Ahora bien, es posible que Binder no haya escrito sus críticas desde su lugar de intelectual, sino desde el que ocupa como el pragmático reformista que también es. Si ése fuera el caso, su columna generaría perplejidad. Porque es extraño que, desde ese lugar, no haya concedido siquiera algo fundamental y, sobre todo, obvio: a las modificaciones actuales les faltará mucho, pero serán ley, es decir: se concretarán, serán una realidad.

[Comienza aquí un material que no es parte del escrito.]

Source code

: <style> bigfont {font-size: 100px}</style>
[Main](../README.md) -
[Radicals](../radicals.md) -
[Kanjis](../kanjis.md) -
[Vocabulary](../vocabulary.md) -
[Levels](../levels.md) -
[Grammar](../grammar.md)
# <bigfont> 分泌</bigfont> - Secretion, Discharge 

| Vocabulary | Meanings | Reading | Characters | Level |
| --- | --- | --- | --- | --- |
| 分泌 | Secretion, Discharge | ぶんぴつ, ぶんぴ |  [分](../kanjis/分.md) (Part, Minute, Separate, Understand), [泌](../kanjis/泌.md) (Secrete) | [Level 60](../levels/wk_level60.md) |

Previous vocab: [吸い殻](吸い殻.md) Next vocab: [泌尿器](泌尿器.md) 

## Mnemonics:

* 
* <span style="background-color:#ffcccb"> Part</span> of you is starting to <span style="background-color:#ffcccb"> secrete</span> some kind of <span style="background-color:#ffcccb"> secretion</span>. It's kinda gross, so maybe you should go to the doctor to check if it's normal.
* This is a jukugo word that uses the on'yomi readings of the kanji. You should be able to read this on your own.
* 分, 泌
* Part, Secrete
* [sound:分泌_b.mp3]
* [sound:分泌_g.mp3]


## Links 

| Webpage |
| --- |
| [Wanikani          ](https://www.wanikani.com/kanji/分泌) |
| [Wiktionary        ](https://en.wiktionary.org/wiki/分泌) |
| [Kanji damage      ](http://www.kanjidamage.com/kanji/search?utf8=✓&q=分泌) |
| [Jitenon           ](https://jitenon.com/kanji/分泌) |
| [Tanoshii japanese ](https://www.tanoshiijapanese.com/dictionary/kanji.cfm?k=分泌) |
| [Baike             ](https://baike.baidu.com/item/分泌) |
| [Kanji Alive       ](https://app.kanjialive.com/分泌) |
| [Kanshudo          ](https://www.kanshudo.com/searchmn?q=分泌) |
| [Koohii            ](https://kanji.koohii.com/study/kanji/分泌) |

Y eso es un avance práctico tan evidente que, si aun desde un lugar de cierta empatía se lo solapa en exceso con críticas propias de la sofisticación académica o de los grandes programas reformistas, la pérdida del equilibrio entre fundamentación teórica y pragmatismo que necesariamente debe primar en todo proceso de reforma –tal como el propio Binder lo enseñara– es tan ostensible que deriva en que la crítica efectuada pierda mucha plausibilidad.
Como a todo buen profeta, a Binder en su tierra no le fue bien: ninguna propuesta suya de reforma integral de la justicia penal logró convertirse en ley en Argentina. Este país, por tanto, no ha estado a su altura. Pero incluso en algún país en donde sus ideas sí fueron receptadas legislativamente (como en Chile, por ejemplo) es ostensible que la reforma procesal integral que se logró no derivó en el cambio cultural que, al menos para Justicia Legítima, es el más urgente: poner en evidencia la fuerte empatía de clase que existe entre muchos magistrados y los agentes de los poderes corporativos, especialmente los económicos, lo cual deriva en un Poder Judicial sutilmente permeable a esos intereses y estructuralmente insensible frente a las problemáticas de los sectores sociales más vulnerables. Modificar eso es lo que, en parte, se persigue con estos proyectos. Y si bien es claro que ellos no son la panacea ni agotan la discusión en tanto plantean sólo reformas parciales y no una modificación integral del sistema de Justicia, su potencial como generadores de un cambio genuino en ese terreno se advierte, ya, por la reacción desmesurada de sus detractores. Si la reforma fuera tan menor y no tocara nada de fondo, no habría ni “18A” ni productores agrarios, ni empresarios ni editoriales de los medios más conservadores tomando posición en forma alarmista en contra de los proyectos.
Sé que Binder no se ha opuesto en bloque a esta reforma, en su columna rescata alguna que otra propuesta como positiva. El problema de su discurso radica en el lugar en el que, esta vez, ha decidido colocar los énfasis.
* Juez de la Cámara de Acusación de Córdoba y profesor de Derecho Penal en la Universidad Nacional de Córdoba.